According to a study done by Stanford University published in Psychological Science, a journal of the Association for Psychological Science, concluded that if white people are presented with evidence of crime rate statistics that show African-Americans represent 40 percent of  the prison population, then they are  more likely to support harsher criminal policies.


From Stanford:
Stanford psychology researchers Rebecca Hetey and Jennifer Eberhardt found that when white people were told about these racial disparities, they reported being more afraid of crime and more likely to support the kinds of punitive policies that exacerbate the racial disparities.


This fits in nicely with research reported in the book that people are more likely to assume offenders reported in news stories are black when the race of the offender is not reported.


And it is more evidence that race still matters.

Tuesday, August 5, 2014

Why the death penalty persists ...

... according to an article in Huffington Post.


In this great article about why the Supreme Court will not take a stand on the death penalty--including recent cases dealing with unknown (i.e., secret) chemicals used to carry out lethal injection--a death penalty scholar is quoted. He offers one reason why the death penalty persists in the US, in spite of the fact that its use has dramatically declined.


Part of his quote is "the Court appears happy not to be confronted with the issue" (of the death penalty).


According to the article, "One reason may be that some justices believe that problems with the death penalty plague the criminal justice system more generally, he said."


"If your chain of reasoning is that the death penalty is arbitrary and therefore unconstitutional, why are other long prison sentences not unconstitutional. If anything, the noncapital system is more arbitrary," Mandery said.


Got that? Yes, the death penalty is plagued by serious problems--arbitrariness, bias based on race and social class, wrongful conviction, etc. But then, so is all of criminal justice.


So if capital punishment is unconstitutional, so too is all criminal punishment.


Except, according to the Court, "death is different."

Monday, August 4, 2014

Well here is an interesting take on Israel-Gaza

Right here read about the claim that the media are obsessing about Gaza while "Ignoring Syria (and Most Everything Else)."


This blog has focused on the Gaza a bit in the past week (and rightfully so), but the media have ignored other important stories, even in the same region.


The authors writes, for example: "I was struck, over the weekend, by the lack of coverage of the Syrian civil war, in which the death count recently passed 170,000. By Sunday night, it had become clear that the weekend in toll in Syria would stand at roughly 700 dead—a larger number, obviously, than the weekend toll in Gaza (and more than the total number of deaths in this latest iteration of the Gaza war to date.)"


Turns out there are in fact bigger stories, even bigger related stories.

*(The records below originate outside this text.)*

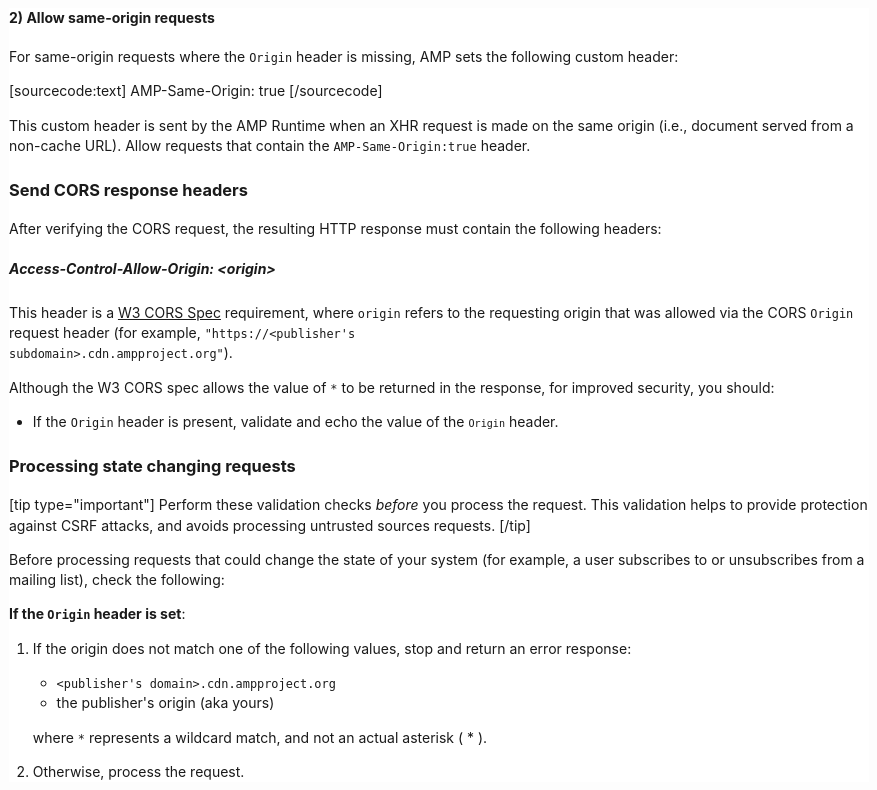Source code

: #### 2) Allow same-origin requests <a name="2-allow-same-origin-requests"></a>

<span id="allow-same-origin-requests"></span>

For same-origin requests where the `Origin` header is missing, AMP sets the
following custom header:

[sourcecode:text]
AMP-Same-Origin: true
[/sourcecode]

This custom header is sent by the AMP Runtime when an XHR request is made on
the same origin (i.e., document served from a non-cache URL). Allow requests
that contain the `AMP-Same-Origin:true` header.

### Send CORS response headers <a name="send-cors-response-headers"></a>

After verifying the CORS request, the resulting HTTP response must contain the following headers:

##### Access-Control-Allow-Origin: &lt;origin&gt; <a name="access-control-allow-origin-origin"></a>

This header is a <a href="https://www.w3.org/TR/cors/">W3 CORS Spec</a> requirement, where <code>origin</code> refers to the requesting origin that was allowed via the CORS <code>Origin</code> request header (for example, <code>"https://&lt;publisher's subdomain>.cdn.ampproject.org"</code>).

Although the W3 CORS spec allows the value of <code>\*</code> to be returned in the response, for improved security, you should:

-   If the `Origin` header is present, validate and echo the value of the <code>`Origin`</code> header.

### Processing state changing requests <a name="processing-state-changing-requests"></a>

[tip type="important"]
Perform these validation checks _before_ you process the request. This validation helps to provide protection against CSRF attacks, and avoids processing untrusted sources requests.
[/tip]

Before processing requests that could change the state of your system (for
example, a user subscribes to or unsubscribes from a mailing list), check the
following:

**If the `Origin` header is set**:

1.  If the origin does not match one of the following values, stop and return an error
    response:

    -   `<publisher's domain>.cdn.ampproject.org`
    -   the publisher's origin (aka yours)

    where `*` represents a wildcard match, and not an actual asterisk ( \* ).

2.  Otherwise, process the request.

But as the media pick and choose which to cover and which to ignore, our awareness of the issues is either higher of lower as a result.

Friday, August 1, 2014

FAIR examines media coverage of the Gaza war

In its article, Gaza as 'PR Battle', FAIR reports that: "The three-week Israeli assault on the Gaza Strip ... was accompanied by aggressive public relations strategies intended to improve the assault’s portrayal in international media. 'In the war of the pictures we lose, so you need to correct, explain or balance it in other ways,' said Israeli public affairs official Aviv Shir-On ... In U.S. corporate media, that effort faced little resistance."


The article goes on to examine how the US news media handled the PR efforts of Israel.

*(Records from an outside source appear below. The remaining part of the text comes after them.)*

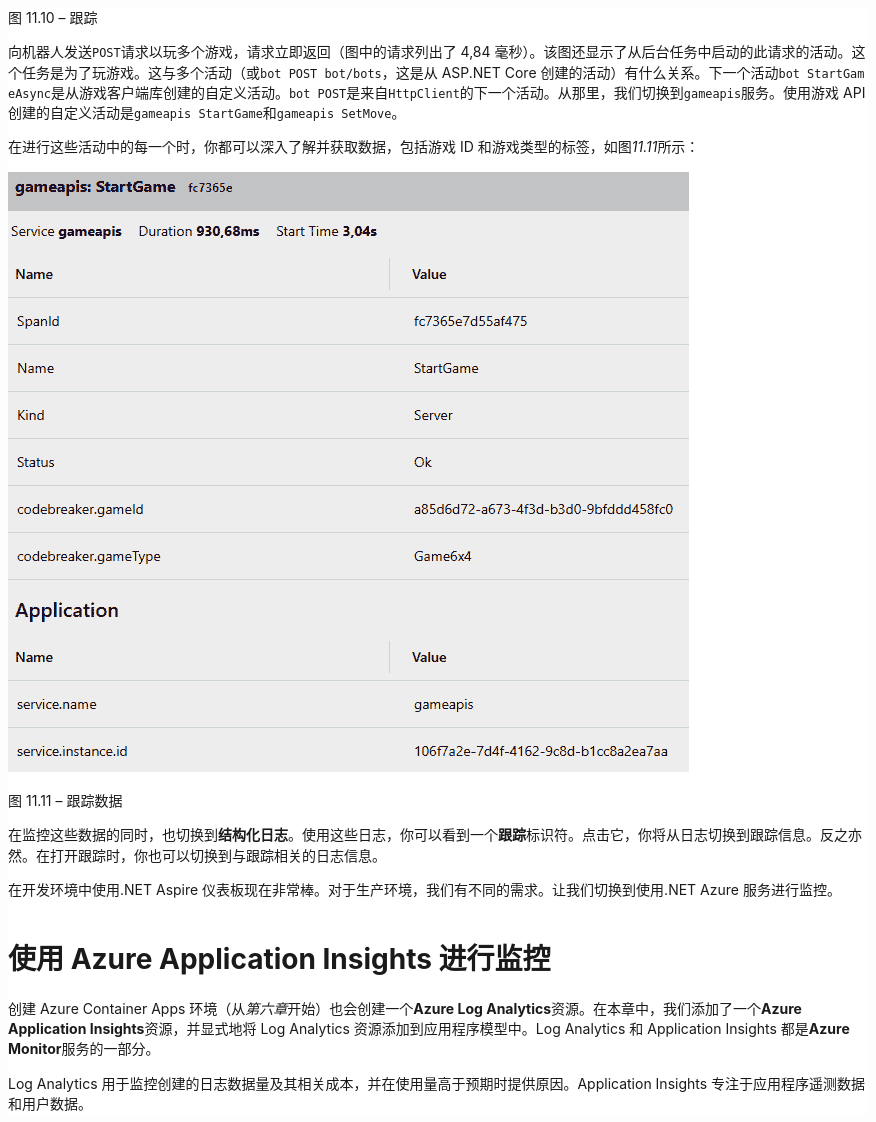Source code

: 图 11.10 – 跟踪

向机器人发送`POST`请求以玩多个游戏，请求立即返回（图中的请求列出了 4,84 毫秒）。该图还显示了从后台任务中启动的此请求的活动。这个任务是为了玩游戏。这与多个活动（或`bot POST bot/bots`，这是从 ASP.NET Core 创建的活动）有什么关系。下一个活动`bot StartGameAsync`是从游戏客户端库创建的自定义活动。`bot POST`是来自`HttpClient`的下一个活动。从那里，我们切换到`gameapis`服务。使用游戏 API 创建的自定义活动是`gameapis StartGame`和`gameapis SetMove`。

在进行这些活动中的每一个时，你都可以深入了解并获取数据，包括游戏 ID 和游戏类型的标签，如图*11.11*所示：

![图 11.11 – 跟踪数据](img/B21217_11_11.jpg)

图 11.11 – 跟踪数据

在监控这些数据的同时，也切换到**结构化日志**。使用这些日志，你可以看到一个**跟踪**标识符。点击它，你将从日志切换到跟踪信息。反之亦然。在打开跟踪时，你也可以切换到与跟踪相关的日志信息。

在开发环境中使用.NET Aspire 仪表板现在非常棒。对于生产环境，我们有不同的需求。让我们切换到使用.NET Azure 服务进行监控。

# 使用 Azure Application Insights 进行监控

创建 Azure Container Apps 环境（从*第六章*开始）也会创建一个**Azure Log Analytics**资源。在本章中，我们添加了一个**Azure Application Insights**资源，并显式地将 Log Analytics 资源添加到应用程序模型中。Log Analytics 和 Application Insights 都是**Azure** **Monitor**服务的一部分。

Log Analytics 用于监控创建的日志数据量及其相关成本，并在使用量高于预期时提供原因。Application Insights 专注于应用程序遥测数据和用户数据。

Oh, just to be sure you know, this article was from 2009!


That it is happening again is truly amazing (not yet another war there, but the lack of critical coverage in the media, again).

Thursday, July 31, 2014

This is what passes for news these days

Not only does it focus on crime, but it allows you to watch it happen, sort of like a video game.


For example:










This qualifies as the lowest common denominator in news. It provides no useful information and only serves to scare people of crimes--the kinds of crime they are least likely to be victimized by.